If Adobe Reader indeed expects a '; ', then they are not following the specification.

I note, though, that many (if not all) examples in the specification have a whitespace before parameter. It seems that it would be more fool-proof to always include a whitespace there.

See o.a.tomcat.util.http.parser.AstMediaType#toString(), #toStringNoCharset()
s/sb.append(';');/sb.append("; ");/
Comment 4 Konstantin Preißer 2012-09-05 16:59:42 UTC
Hi Konstantin,

(In reply to comment #3)
> See o.a.tomcat.util.http.parser.AstMediaType#toString(), #toStringNoCharset()
> s/sb.append(';');/sb.append("; ");/

Thank you.
You are right: When I apply this change to the Tomcat 7.0.30 sources, then Adobe Reader loads the PDF in IE without any error.

So it seems that indeed the client (I guess IE if Adobe Reader uses its API to do HTTP requests, since IE's User-Agent is submitted and the problem does not occur on Firefox or Chrome) is expecting a whitespace after the ";".

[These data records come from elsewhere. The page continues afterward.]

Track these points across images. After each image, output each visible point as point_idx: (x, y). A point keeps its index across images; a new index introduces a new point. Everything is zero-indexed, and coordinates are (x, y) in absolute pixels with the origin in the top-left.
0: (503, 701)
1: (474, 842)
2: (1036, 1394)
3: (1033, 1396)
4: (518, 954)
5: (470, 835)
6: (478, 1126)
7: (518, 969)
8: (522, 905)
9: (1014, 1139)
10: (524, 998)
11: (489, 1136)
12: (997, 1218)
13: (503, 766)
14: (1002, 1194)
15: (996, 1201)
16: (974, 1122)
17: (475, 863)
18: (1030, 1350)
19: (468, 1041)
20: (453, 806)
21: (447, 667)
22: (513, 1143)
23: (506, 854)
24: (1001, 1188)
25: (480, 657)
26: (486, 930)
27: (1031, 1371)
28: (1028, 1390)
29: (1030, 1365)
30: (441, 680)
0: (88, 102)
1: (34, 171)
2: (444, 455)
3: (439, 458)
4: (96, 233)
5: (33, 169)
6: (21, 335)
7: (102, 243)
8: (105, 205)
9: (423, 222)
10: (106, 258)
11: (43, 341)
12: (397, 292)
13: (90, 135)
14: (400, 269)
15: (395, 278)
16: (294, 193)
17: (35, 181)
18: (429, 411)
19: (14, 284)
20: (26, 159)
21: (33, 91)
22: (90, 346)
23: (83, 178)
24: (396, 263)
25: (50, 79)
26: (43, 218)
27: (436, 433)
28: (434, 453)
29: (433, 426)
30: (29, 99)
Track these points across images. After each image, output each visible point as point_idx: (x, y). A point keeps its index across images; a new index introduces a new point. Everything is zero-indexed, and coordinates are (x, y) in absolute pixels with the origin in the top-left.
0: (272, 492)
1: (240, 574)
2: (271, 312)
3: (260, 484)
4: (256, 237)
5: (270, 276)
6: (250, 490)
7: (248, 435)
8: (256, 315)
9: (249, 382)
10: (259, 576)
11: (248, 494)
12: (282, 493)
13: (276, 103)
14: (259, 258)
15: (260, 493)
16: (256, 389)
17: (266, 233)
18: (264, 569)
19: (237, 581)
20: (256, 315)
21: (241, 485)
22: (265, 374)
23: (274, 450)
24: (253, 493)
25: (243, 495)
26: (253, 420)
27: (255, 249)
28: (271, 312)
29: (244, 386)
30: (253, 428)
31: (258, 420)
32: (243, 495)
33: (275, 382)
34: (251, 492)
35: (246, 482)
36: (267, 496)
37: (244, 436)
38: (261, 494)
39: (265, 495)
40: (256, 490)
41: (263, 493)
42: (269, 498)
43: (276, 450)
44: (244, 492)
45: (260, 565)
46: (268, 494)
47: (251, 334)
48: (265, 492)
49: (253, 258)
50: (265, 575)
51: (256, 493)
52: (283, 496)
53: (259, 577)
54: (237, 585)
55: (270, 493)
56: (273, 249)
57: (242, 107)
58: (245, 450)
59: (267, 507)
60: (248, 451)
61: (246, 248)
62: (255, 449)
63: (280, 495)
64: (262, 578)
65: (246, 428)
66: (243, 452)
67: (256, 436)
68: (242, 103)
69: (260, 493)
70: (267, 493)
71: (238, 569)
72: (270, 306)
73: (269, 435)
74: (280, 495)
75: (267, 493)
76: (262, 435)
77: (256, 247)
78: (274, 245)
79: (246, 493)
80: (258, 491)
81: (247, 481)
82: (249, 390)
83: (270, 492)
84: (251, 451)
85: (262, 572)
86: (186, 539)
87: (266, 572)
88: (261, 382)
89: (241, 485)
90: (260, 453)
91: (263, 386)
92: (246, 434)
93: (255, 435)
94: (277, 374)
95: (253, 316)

Although it is not really a Tomcat bug since the absent whitespace is spec-compliant as you said, I also think a whitespace should be added to not exclude non-spec-compliant clients.
Comment 5 Mark Thomas 2012-09-05 17:11:35 UTC
This is a client bug, not a Tomcat one.

Generally, the Tomcat team does not make changes to work-around buggy clients.

Given which client is broken (Adobe Reader on IE) then the wide user base is potentially a reason to provide an optional work-around. That is probably best handled as a separate enhancement request with a better description rather than re-opening and editing this issue. Personally, I'd like to see some evidence that the bug had been reported to Adobe and they have refused to fix it before we even consider adding the work-around to Tomcat. Of course, there is always the "user a different browser" work-around.
Comment 6 Mark Thomas 2012-11-03 20:58:41 UTC
I ended up revisiting the HTTP header parser as a result of another bug. The parser for Content-Type has been replaced and the new version contains a work-around for this bug. The work-around will remain in place as long as the following are true:
- Adobe Acrobat Reader 9 is supported by Adobe
- Adobe has not fixed the bug in Acrobat Reader 9

Since the work-around is HTTP compliant and should not affect any other user agents, the work-around is hard-coded to enabled.